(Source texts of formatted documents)
-------------------------

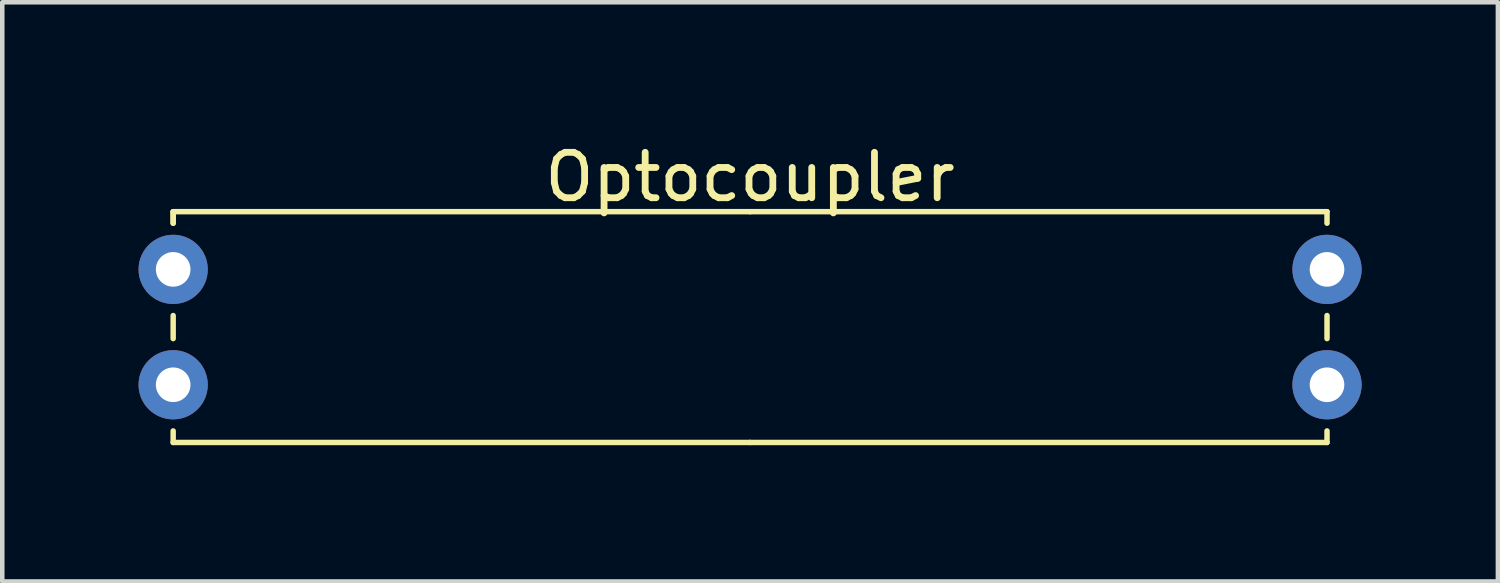
<source format=kicad_pcb>
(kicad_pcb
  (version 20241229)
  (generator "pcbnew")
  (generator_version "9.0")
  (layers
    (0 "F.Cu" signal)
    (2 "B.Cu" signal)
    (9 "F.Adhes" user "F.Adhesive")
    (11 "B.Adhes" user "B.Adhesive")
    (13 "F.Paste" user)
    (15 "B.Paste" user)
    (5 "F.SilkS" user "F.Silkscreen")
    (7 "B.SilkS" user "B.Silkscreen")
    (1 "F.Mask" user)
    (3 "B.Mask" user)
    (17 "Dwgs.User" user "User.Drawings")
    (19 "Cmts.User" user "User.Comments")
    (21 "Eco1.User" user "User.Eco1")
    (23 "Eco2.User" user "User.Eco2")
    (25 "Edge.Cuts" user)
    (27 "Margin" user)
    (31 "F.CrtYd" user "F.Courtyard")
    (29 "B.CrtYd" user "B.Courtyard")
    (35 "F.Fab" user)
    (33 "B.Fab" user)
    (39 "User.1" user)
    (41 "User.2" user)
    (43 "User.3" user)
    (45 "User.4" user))
  (footprint "Optocoupler"
    (layer "F.Cu")
    (at 0.762 0.34)
    (property "Reference" "Optocoupler" (at 12.7 0.508 0) (layer "F.SilkS") (effects (font (size 1 1) (thickness 0.15))))
    (attr through_hole)
    (fp_line (start 0 1.27) (end 0 1.524) (stroke (width 0.12) (type solid)) (layer "F.SilkS"))
    (fp_line (start 0 1.27) (end 12.7 1.27) (stroke (width 0.12) (type solid)) (layer "F.SilkS"))
    (fp_line (start 0 1.524) (end 0 1.27) (stroke (width 0.12) (type solid)) (layer "F.SilkS"))
    (fp_line (start 0 3.556) (end 0 4.064) (stroke (width 0.12) (type solid)) (layer "F.SilkS"))
    (fp_line (start 0 6.35) (end 0 6.096) (stroke (width 0.12) (type solid)) (layer "F.SilkS"))
    (fp_line (start 12.7 1.27) (end 25.4 1.27) (stroke (width 0.12) (type solid)) (layer "F.SilkS"))
    (fp_line (start 12.7 6.35) (end 0 6.35) (stroke (width 0.12) (type solid)) (layer "F.SilkS"))
    (fp_line (start 12.7 6.35) (end 25.4 6.35) (stroke (width 0.12) (type solid)) (layer "F.SilkS"))
    (fp_line (start 25.4 1.27) (end 25.4 1.524) (stroke (width 0.12) (type solid)) (layer "F.SilkS"))
    (fp_line (start 25.4 3.556) (end 25.4 4.064) (stroke (width 0.12) (type solid)) (layer "F.SilkS"))
    (fp_line (start 25.4 6.35) (end 25.4 6.096) (stroke (width 0.12) (type solid)) (layer "F.SilkS"))
    (pad "1" thru_hole circle (at 0 2.54) (size 1.524 1.524) (drill 0.762) (layers "*.Cu" "*.Mask"))
    (pad "2" thru_hole circle (at 0 5.08) (size 1.524 1.524) (drill 0.762) (layers "*.Cu" "*.Mask"))
    (pad "3" thru_hole circle (at 25.4 2.54) (size 1.524 1.524) (drill 0.762) (layers "*.Cu" "*.Mask"))
    (pad "4" thru_hole circle (at 25.4 5.08) (size 1.524 1.524) (drill 0.762) (layers "*.Cu" "*.Mask")))
  (gr_rect
    (start -3 -3)
    (end 29.924 9.75)
    (stroke (width 0.1) (type default))
    (fill no)
    (layer "Edge.Cuts")))
</source>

-------------------------

Assignment ::
Extract all lines of the records above that include "Adhesive".

Solution ::
    (9 "F.Adhes" user "F.Adhesive")
    (11 "B.Adhes" user "B.Adhesive")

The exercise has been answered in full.